:: OBJECTIVE ::
Copy out the data below, substituting "in view" for every "visible" and changing nothing else. Leave the pictures out.

:: EXERCISE INPUT ::
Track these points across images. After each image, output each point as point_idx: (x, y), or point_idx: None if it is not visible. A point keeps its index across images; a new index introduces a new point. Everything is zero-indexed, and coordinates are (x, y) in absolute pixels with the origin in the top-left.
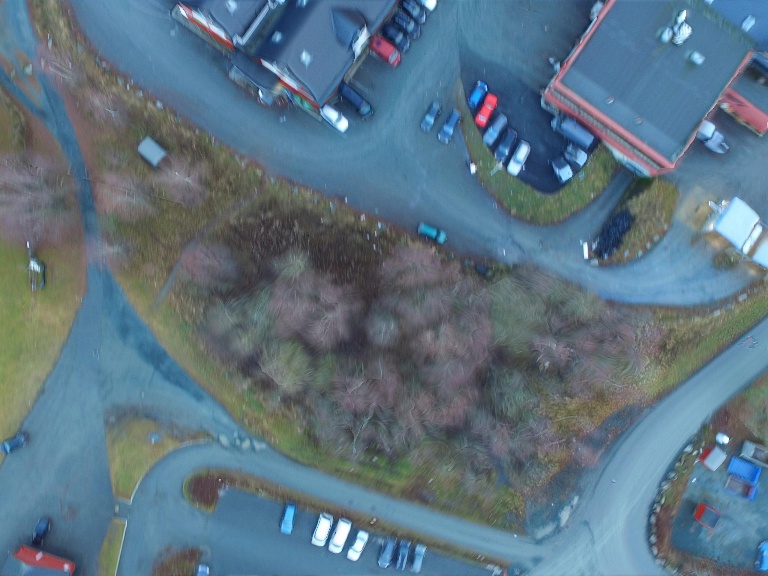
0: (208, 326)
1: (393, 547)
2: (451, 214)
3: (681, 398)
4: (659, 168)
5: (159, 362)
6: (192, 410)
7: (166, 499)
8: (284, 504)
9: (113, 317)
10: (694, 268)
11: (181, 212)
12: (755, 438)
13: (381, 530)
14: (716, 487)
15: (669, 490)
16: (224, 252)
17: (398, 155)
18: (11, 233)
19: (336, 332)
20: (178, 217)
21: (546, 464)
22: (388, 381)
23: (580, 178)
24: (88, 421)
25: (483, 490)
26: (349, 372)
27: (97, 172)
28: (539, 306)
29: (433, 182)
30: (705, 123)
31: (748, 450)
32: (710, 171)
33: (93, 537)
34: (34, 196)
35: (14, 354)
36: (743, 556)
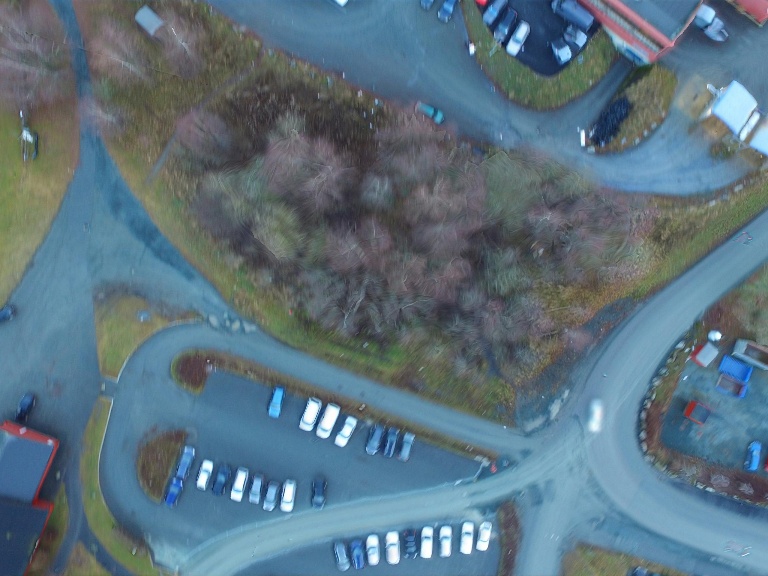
0: (201, 203)
1: (381, 433)
2: (449, 95)
3: (674, 294)
4: (658, 50)
5: (150, 239)
6: (182, 289)
7: (153, 379)
8: (273, 387)
9: (105, 191)
10: (691, 157)
11: (177, 85)
12: (747, 335)
13: (370, 417)
14: (707, 386)
15: (660, 386)
16: (219, 127)
17: (397, 32)
18: (4, 101)
19: (330, 197)
20: (174, 90)
21: (537, 355)
22: (381, 251)
23: (579, 62)
24: (77, 297)
25: (473, 380)
26: (342, 233)
27: (93, 42)
28: (535, 178)
29: (431, 61)
30: (705, 8)
31: (740, 347)
32: (709, 60)
33: (78, 415)
34: (29, 63)
35: (4, 226)
36: (732, 456)
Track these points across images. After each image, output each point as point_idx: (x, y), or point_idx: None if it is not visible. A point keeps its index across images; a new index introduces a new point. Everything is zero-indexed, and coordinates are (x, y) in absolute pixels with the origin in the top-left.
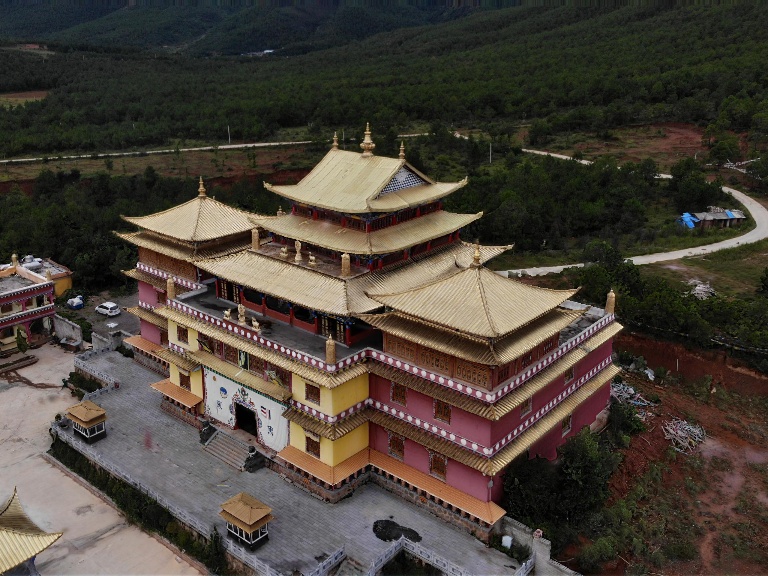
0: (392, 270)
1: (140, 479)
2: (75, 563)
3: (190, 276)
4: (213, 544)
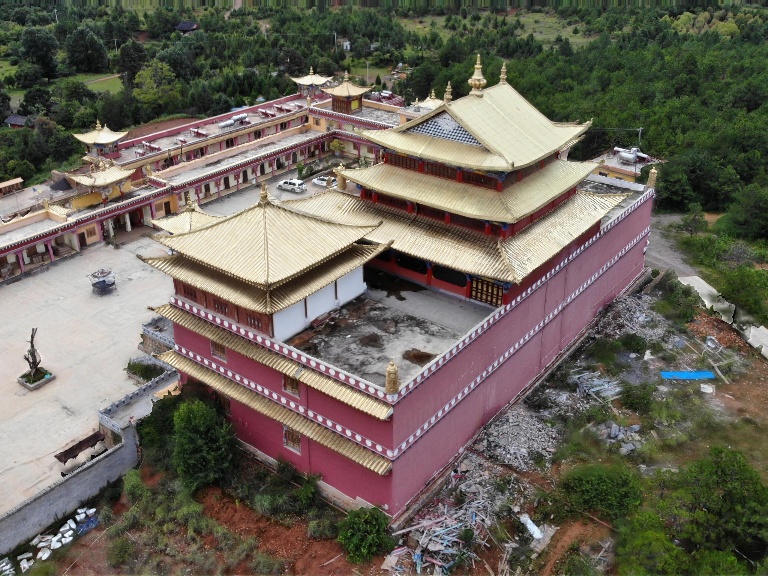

:: WRITTEN SOLUTION ::
Track these points across images. After each image, output each point as point_idx: (x, y), or point_idx: None if it is not in view. A point keeps its index across images; a new index introduces a new point. Everything is zero-indexed, and coordinates are (x, y) in absolute pixels with the origin in the top-left.
0: (208, 326)
1: (393, 547)
2: (451, 214)
3: (681, 398)
4: (659, 168)
5: (159, 362)
6: (192, 410)
7: (166, 499)
8: (284, 504)
9: (113, 317)
10: (694, 268)
11: (181, 212)
12: (755, 438)
13: (381, 530)
14: (716, 487)
15: (669, 490)
16: (224, 252)
17: (398, 155)
18: (11, 233)
19: (336, 332)
20: (178, 217)
21: (546, 464)
22: (388, 381)
23: (580, 178)
24: (88, 421)
25: (483, 490)
26: (349, 372)
27: (97, 172)
28: (539, 306)
29: (433, 182)
30: (705, 123)
31: (748, 450)
32: (710, 171)
33: (93, 537)
34: (34, 196)
35: (14, 354)
36: (743, 556)
0: (201, 203)
1: (381, 433)
2: (449, 95)
3: (674, 294)
4: (658, 50)
5: (150, 239)
6: (182, 289)
7: (153, 379)
8: (273, 387)
9: (105, 191)
10: (691, 157)
11: (177, 85)
12: (747, 335)
13: (370, 417)
14: (707, 386)
15: (660, 386)
16: (219, 127)
17: (397, 32)
18: (4, 101)
19: (330, 197)
20: (174, 90)
21: (537, 355)
22: (381, 251)
23: (579, 62)
24: (77, 297)
25: (473, 380)
26: (342, 233)
27: (93, 42)
28: (535, 178)
29: (431, 61)
30: (705, 8)
31: (740, 347)
32: (709, 60)
33: (78, 415)
34: (29, 63)
35: (4, 226)
36: (732, 456)
Track these points across images. After each image, output each point as point_idx: (x, y), or point_idx: None if it is not in view. A point keeps its index across images; a new index introduces a new point. Everything is zero-indexed, and coordinates are (x, y) in absolute pixels with the origin in the top-left.
0: (392, 270)
1: (140, 479)
2: (75, 563)
3: (190, 276)
4: (213, 544)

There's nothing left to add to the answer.